Collection entries
# # #
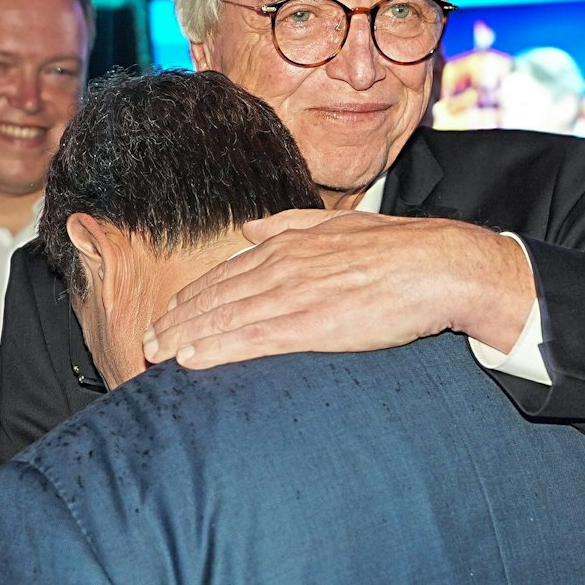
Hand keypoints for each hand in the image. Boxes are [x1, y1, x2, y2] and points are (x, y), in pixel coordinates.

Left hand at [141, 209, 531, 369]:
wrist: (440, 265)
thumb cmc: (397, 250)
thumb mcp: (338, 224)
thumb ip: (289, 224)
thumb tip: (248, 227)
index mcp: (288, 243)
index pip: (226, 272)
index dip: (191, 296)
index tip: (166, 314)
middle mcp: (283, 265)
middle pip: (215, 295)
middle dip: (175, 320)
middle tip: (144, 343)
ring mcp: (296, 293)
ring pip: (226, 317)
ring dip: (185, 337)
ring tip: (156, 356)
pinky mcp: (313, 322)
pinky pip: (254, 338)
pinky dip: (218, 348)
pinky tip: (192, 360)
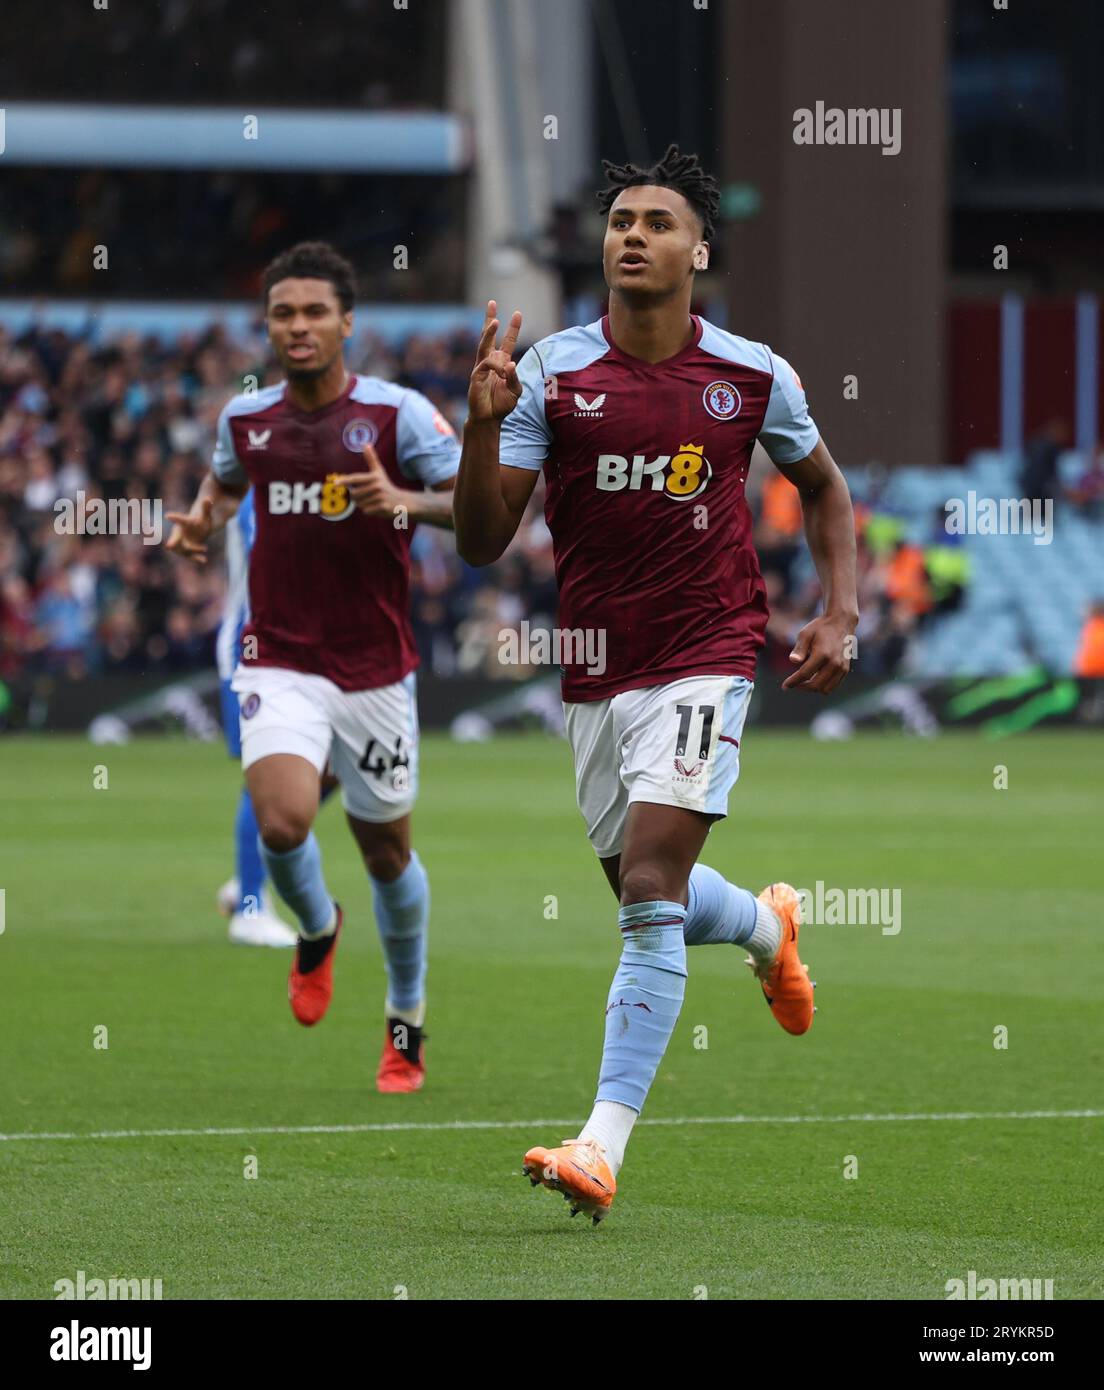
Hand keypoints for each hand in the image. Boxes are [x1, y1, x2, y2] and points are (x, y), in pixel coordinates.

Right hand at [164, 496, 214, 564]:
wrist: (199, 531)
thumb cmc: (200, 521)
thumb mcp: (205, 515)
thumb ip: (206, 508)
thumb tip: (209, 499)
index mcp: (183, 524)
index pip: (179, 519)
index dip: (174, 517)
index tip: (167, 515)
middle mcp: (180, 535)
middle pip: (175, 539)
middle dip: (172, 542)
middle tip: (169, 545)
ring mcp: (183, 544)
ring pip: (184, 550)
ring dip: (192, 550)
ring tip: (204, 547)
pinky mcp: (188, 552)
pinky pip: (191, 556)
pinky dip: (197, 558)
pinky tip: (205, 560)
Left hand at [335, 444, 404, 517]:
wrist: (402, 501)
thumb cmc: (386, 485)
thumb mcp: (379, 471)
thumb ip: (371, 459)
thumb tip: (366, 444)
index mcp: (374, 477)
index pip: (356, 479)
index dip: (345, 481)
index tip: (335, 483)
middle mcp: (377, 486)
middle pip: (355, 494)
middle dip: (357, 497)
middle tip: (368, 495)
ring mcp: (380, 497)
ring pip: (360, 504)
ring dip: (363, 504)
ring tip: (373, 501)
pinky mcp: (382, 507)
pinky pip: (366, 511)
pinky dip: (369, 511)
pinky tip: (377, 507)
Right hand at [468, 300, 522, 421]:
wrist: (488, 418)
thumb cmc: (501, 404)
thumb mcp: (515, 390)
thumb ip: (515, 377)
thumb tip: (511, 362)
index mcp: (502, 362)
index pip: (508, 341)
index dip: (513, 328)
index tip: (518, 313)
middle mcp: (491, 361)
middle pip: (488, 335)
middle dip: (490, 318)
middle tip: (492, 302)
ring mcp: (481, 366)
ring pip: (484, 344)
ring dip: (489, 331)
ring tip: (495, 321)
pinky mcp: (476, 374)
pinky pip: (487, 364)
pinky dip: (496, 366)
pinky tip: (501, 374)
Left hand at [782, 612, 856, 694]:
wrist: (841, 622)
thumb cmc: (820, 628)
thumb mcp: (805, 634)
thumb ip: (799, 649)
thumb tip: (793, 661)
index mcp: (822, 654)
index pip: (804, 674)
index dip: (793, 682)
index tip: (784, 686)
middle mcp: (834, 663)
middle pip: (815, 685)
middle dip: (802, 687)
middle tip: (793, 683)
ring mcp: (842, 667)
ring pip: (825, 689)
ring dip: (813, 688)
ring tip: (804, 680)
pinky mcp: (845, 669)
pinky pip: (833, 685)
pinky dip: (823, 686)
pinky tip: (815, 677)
# # #
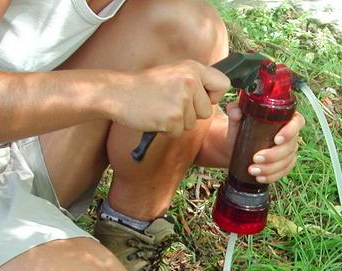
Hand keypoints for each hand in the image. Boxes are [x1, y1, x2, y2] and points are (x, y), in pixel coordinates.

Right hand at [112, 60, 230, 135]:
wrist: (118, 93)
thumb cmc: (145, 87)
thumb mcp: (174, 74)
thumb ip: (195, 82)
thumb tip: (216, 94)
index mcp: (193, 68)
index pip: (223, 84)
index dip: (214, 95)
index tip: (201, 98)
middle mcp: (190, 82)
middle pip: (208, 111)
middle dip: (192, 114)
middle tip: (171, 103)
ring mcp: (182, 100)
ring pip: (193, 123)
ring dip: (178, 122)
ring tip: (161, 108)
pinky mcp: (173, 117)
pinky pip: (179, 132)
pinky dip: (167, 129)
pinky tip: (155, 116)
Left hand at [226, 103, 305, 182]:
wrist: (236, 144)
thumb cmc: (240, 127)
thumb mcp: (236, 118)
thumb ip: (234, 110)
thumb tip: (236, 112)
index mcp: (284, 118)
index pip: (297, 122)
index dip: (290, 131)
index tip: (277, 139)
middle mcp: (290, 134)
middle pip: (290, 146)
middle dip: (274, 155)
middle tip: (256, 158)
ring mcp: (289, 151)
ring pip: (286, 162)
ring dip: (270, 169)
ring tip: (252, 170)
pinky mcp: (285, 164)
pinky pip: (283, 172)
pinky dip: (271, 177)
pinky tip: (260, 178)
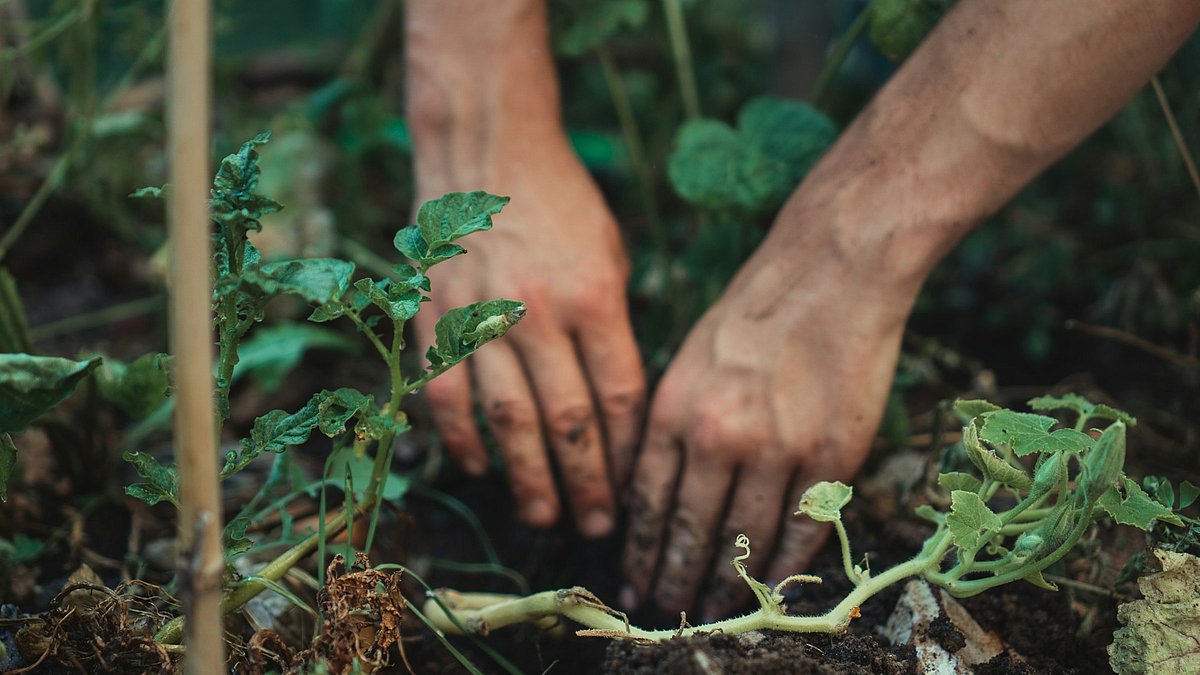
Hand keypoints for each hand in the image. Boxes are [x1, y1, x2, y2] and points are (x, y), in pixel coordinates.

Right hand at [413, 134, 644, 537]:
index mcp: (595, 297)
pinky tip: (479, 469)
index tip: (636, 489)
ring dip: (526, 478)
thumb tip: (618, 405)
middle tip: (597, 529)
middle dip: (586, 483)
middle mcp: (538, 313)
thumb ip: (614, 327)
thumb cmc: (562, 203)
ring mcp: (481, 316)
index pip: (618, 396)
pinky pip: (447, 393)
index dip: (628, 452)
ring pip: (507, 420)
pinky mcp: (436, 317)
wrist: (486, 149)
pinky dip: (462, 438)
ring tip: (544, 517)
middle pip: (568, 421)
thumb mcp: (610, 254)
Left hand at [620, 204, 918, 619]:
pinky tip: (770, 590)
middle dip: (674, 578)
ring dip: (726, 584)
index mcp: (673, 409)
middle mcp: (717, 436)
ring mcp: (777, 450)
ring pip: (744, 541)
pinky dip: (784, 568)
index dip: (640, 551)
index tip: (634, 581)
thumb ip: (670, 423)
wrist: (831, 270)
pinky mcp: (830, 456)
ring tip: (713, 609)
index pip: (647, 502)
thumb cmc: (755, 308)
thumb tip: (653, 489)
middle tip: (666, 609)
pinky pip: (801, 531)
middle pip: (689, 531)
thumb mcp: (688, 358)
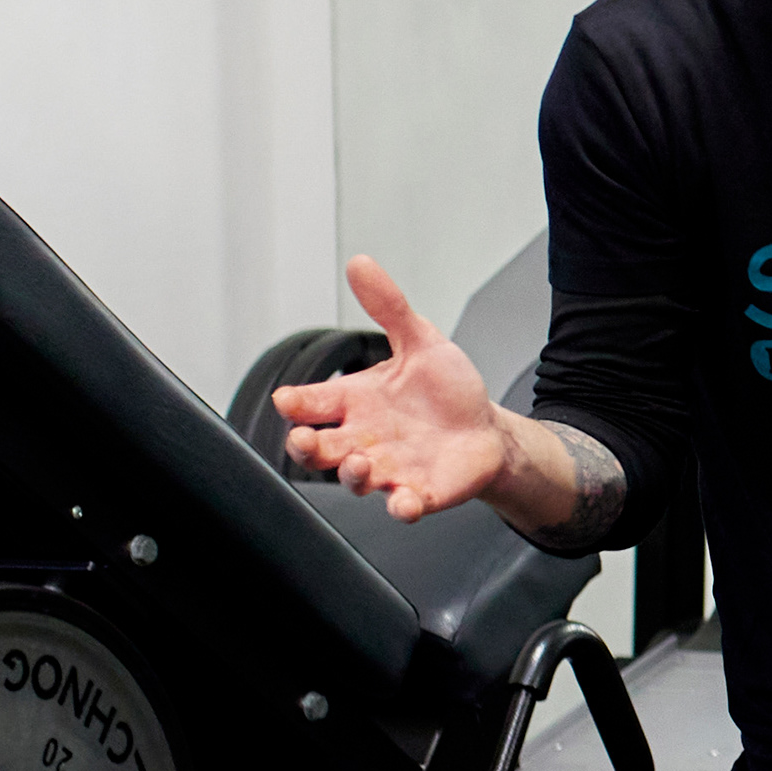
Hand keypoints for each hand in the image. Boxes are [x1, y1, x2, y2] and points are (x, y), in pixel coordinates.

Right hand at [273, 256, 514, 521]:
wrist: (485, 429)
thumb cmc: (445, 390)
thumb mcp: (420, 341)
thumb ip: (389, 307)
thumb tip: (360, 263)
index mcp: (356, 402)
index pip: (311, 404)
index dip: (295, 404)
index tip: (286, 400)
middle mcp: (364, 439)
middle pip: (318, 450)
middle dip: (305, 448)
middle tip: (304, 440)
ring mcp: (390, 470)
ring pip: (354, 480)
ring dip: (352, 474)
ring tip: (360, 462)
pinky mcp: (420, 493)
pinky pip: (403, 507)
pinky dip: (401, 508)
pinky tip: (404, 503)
# # #
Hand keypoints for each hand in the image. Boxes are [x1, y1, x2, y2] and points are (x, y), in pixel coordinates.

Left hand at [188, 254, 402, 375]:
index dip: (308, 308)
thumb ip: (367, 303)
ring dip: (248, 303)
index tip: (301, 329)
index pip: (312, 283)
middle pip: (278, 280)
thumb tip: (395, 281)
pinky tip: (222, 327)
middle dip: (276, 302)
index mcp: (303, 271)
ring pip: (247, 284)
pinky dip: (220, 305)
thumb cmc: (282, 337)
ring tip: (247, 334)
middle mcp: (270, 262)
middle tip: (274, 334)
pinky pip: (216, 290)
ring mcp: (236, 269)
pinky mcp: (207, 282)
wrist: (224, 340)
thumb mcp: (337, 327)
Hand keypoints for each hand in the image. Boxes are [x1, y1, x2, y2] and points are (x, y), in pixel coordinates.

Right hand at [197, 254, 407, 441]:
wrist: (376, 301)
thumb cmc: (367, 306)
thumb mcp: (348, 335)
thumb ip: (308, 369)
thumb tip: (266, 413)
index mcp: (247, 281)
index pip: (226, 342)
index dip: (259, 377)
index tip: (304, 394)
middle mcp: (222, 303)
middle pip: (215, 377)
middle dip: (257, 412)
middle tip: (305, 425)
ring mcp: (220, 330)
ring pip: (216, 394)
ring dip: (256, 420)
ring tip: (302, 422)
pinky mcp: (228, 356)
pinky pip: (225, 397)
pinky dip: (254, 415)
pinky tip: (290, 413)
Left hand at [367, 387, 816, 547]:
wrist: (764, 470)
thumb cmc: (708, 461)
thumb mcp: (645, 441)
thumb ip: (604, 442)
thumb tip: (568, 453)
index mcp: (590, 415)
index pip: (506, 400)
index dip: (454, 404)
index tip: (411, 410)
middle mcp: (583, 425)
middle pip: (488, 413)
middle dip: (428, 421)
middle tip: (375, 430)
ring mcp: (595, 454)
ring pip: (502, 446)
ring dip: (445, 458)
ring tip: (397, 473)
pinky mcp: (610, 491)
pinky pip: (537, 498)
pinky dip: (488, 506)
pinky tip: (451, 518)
# # #
TRY IT: Search the entries for the word "Left" and gather every line where it appears.

RESPONSE TO THE EXERCISE:
Left hand at [141, 209, 531, 369]:
Left hand at [335, 444, 404, 517]:
Left hand at [782, 612, 856, 694]:
Left hand at [226, 103, 305, 182]:
Left hand at [620, 204, 918, 619]:
Left hand at [188, 254, 402, 375]:
Left hand at [367, 387, 816, 547]:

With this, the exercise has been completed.